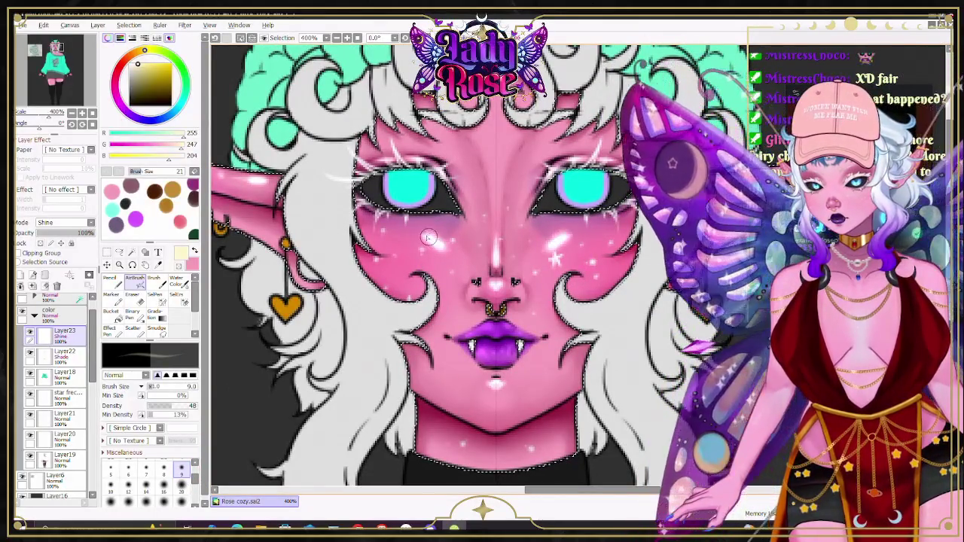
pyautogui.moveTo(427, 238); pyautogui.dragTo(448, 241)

===

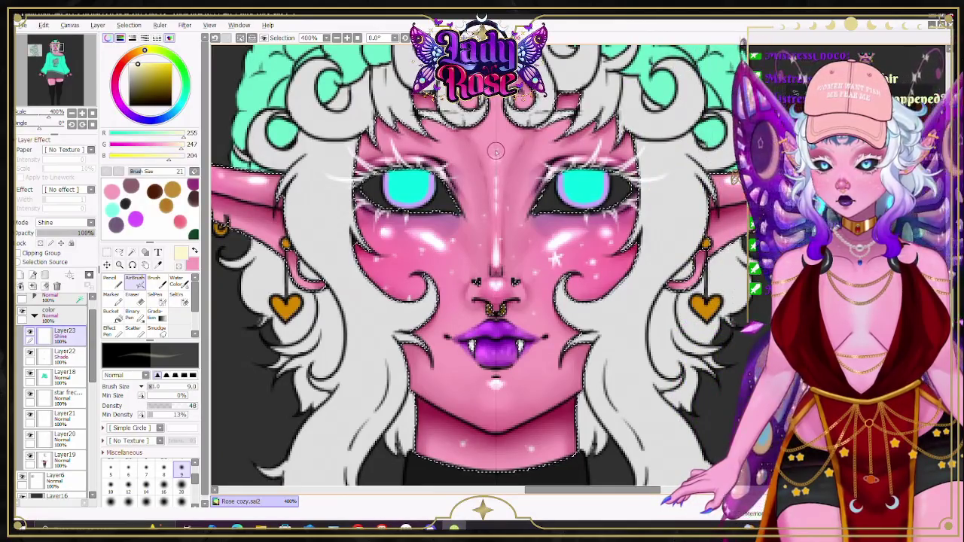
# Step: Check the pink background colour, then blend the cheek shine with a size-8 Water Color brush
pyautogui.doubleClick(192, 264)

===

▶ _Problem_: Copy out all lines of the material containing the word "pyautogui".

▶ _Exercise answer_:
pyautogui.moveTo(427, 238); pyautogui.dragTo(448, 241)
pyautogui.doubleClick(192, 264)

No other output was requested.